> What you need to do: Everything in the records must be reproduced exactly, except for the pictures.
Records for the task section start
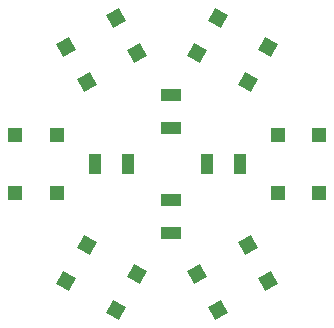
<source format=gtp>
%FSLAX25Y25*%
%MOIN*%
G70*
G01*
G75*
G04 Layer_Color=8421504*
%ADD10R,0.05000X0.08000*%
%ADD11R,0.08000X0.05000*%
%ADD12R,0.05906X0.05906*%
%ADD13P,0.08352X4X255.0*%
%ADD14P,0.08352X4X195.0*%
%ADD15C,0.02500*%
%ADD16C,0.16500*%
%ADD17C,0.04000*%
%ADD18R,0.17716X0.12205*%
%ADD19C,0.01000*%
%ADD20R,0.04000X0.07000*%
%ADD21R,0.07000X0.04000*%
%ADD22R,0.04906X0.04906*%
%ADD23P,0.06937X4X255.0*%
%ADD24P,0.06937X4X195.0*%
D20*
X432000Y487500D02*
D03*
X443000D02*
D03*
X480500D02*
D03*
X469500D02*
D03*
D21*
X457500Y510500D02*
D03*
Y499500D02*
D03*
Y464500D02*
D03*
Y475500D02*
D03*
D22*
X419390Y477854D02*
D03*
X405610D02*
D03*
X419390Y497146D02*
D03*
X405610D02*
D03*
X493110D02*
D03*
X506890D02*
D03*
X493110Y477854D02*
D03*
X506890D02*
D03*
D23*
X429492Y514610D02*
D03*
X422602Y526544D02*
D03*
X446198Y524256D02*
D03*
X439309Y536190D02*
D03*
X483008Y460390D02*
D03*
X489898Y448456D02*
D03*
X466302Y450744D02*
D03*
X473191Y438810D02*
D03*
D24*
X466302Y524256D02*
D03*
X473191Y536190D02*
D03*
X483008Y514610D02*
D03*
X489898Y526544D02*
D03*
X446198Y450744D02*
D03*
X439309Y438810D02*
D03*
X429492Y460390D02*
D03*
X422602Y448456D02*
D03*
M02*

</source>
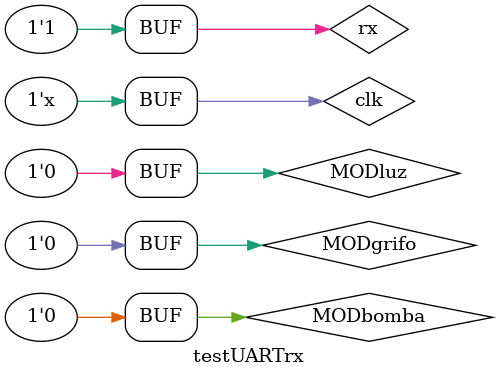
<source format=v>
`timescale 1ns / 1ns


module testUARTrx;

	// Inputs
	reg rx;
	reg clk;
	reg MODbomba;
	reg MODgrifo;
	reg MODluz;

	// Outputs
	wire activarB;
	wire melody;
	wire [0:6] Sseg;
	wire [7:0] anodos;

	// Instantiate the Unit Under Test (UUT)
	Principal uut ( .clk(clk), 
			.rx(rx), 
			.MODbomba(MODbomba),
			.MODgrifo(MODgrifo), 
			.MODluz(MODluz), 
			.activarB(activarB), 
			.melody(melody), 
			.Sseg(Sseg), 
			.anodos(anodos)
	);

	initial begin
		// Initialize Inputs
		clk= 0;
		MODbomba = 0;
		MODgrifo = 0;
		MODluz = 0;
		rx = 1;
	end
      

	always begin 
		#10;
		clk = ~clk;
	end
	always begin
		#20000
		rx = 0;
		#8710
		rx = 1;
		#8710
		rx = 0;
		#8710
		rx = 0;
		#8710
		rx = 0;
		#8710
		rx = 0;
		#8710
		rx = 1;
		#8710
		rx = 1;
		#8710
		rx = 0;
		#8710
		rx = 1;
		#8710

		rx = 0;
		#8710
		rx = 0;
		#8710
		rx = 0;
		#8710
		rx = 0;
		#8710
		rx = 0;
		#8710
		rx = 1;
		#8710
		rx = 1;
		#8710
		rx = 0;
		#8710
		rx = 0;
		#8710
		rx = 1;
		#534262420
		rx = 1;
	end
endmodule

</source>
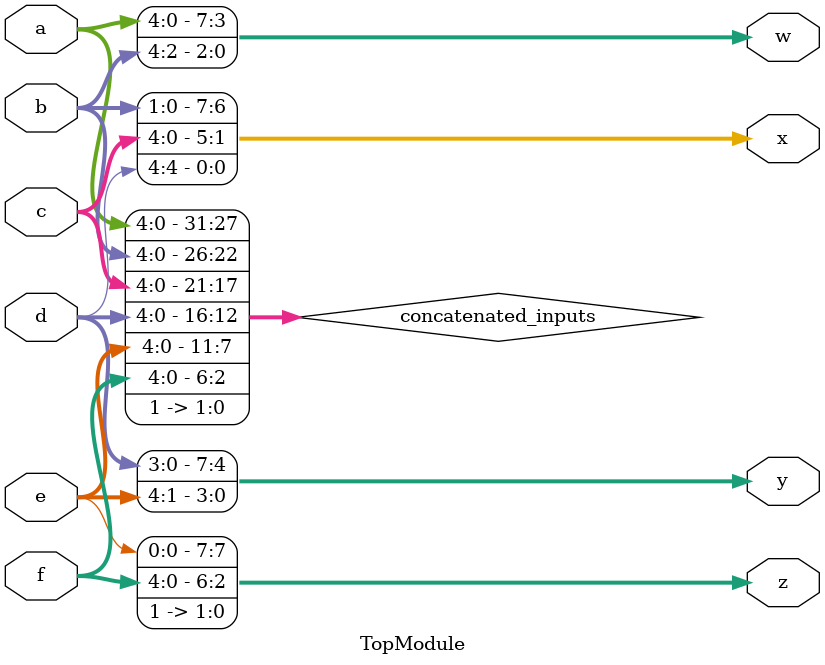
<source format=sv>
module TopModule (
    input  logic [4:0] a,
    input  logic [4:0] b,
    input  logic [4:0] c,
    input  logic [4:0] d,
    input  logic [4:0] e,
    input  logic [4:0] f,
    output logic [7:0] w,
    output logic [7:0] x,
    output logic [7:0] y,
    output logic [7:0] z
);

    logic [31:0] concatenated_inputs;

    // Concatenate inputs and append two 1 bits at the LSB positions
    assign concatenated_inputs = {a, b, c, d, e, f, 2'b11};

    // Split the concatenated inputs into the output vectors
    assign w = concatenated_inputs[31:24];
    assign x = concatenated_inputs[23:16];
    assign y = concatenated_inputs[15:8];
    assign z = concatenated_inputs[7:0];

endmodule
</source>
Records for the task section end
> Your solution:
<source format=gtp>
%FSLAX25Y25*%
%MOIN*%
G70*
G01*
G75*
G04 Layer_Color=8421504*
%ADD10R,0.05000X0.08000*%
%ADD11R,0.08000X0.05000*%
%ADD12R,0.05906X0.05906*%
%ADD13P,0.08352X4X255.0*%
%ADD14P,0.08352X4X195.0*%
%ADD15C,0.02500*%
%ADD16C,0.16500*%
%ADD17C,0.04000*%
%ADD18R,0.17716X0.12205*%
%ADD19C,0.01000*%
%ADD20R,0.04000X0.07000*%
%ADD21R,0.07000X0.04000*%
%ADD22R,0.04906X0.04906*%
%ADD23P,0.06937X4X255.0*%
%ADD24P,0.06937X4X195.0*%
D20*
X432000Y487500D02*
D03*
X443000D02*
D03*
X480500D02*
D03*
X469500D02*
D03*
D21*
X457500Y510500D02*
D03*
Y499500D02*
D03*
Y464500D02*
D03*
Y475500D02*
D03*
D22*
X419390Y477854D02*
D03*
X405610D02*
D03*
X419390Y497146D02*
D03*
X405610D02*
D03*
X493110D02*
D03*
X506890D02*
D03*
X493110Y477854D02*
D03*
X506890D02*
D03*
D23*
X429492Y514610D02*
D03*
X422602Y526544D02*
D03*
X446198Y524256D02*
D03*
X439309Y536190D02*
D03*
X483008Y460390D02*
D03*
X489898Y448456D02*
D03*
X466302Y450744D02*
D03*
X473191Y438810D02*
D03*
D24*
X466302Y524256D02*
D03*
X473191Y536190D02*
D03*
X483008Y514610D02*
D03*
X489898Y526544D02*
D03*
X446198Y450744D02*
D03*
X439309Y438810D02*
D03*
X429492Y460390D02*
D03*
X422602Y448456D02*
D03*
M02*

</source>
<source format=v>
`timescale 1ns / 1ns


module testUARTrx;

	// Inputs
	reg rx;
	reg clk;
	reg MODbomba;
	reg MODgrifo;
	reg MODluz;

	// Outputs
	wire activarB;
	wire melody;
	wire [0:6] Sseg;
	wire [7:0] anodos;

	// Instantiate the Unit Under Test (UUT)
	Principal uut ( .clk(clk), 
			.rx(rx), 
			.MODbomba(MODbomba),
			.MODgrifo(MODgrifo), 
			.MODluz(MODluz), 
			.activarB(activarB), 
			.melody(melody), 
			.Sseg(Sseg), 
			.anodos(anodos)
	);

	initial begin
		// Initialize Inputs
		clk= 0;
		MODbomba = 0;
		MODgrifo = 0;
		MODluz = 0;
		rx = 1;
	end
      

	always begin 
		#10;
		clk = ~clk;
	end
	always begin
		#20000
		rx = 0;
		#8710
		rx = 1;
		#8710
		rx = 0;
		#8710
		rx = 0;
		#8710
		rx = 0;
		#8710
		rx = 0;
		#8710
		rx = 1;
		#8710
		rx = 1;
		#8710
		rx = 0;
		#8710
		rx = 1;
		#8710

		rx = 0;
		#8710
		rx = 0;
		#8710
		rx = 0;
		#8710
		rx = 0;
		#8710
		rx = 0;
		#8710
		rx = 1;
		#8710
		rx = 1;
		#8710
		rx = 0;
		#8710
		rx = 0;
		#8710
		rx = 1;
		#534262420
		rx = 1;
	end
endmodule

</source>
<source format=sv>
module TopModule (
    input  logic [4:0] a,
    input  logic [4:0] b,
    input  logic [4:0] c,
    input  logic [4:0] d,
    input  logic [4:0] e,
    input  logic [4:0] f,
    output logic [7:0] w,
    output logic [7:0] x,
    output logic [7:0] y,
    output logic [7:0] z
);

    logic [31:0] concatenated_inputs;

    // Concatenate inputs and append two 1 bits at the LSB positions
    assign concatenated_inputs = {a, b, c, d, e, f, 2'b11};

    // Split the concatenated inputs into the output vectors
    assign w = concatenated_inputs[31:24];
    assign x = concatenated_inputs[23:16];
    assign y = concatenated_inputs[15:8];
    assign z = concatenated_inputs[7:0];

endmodule
</source>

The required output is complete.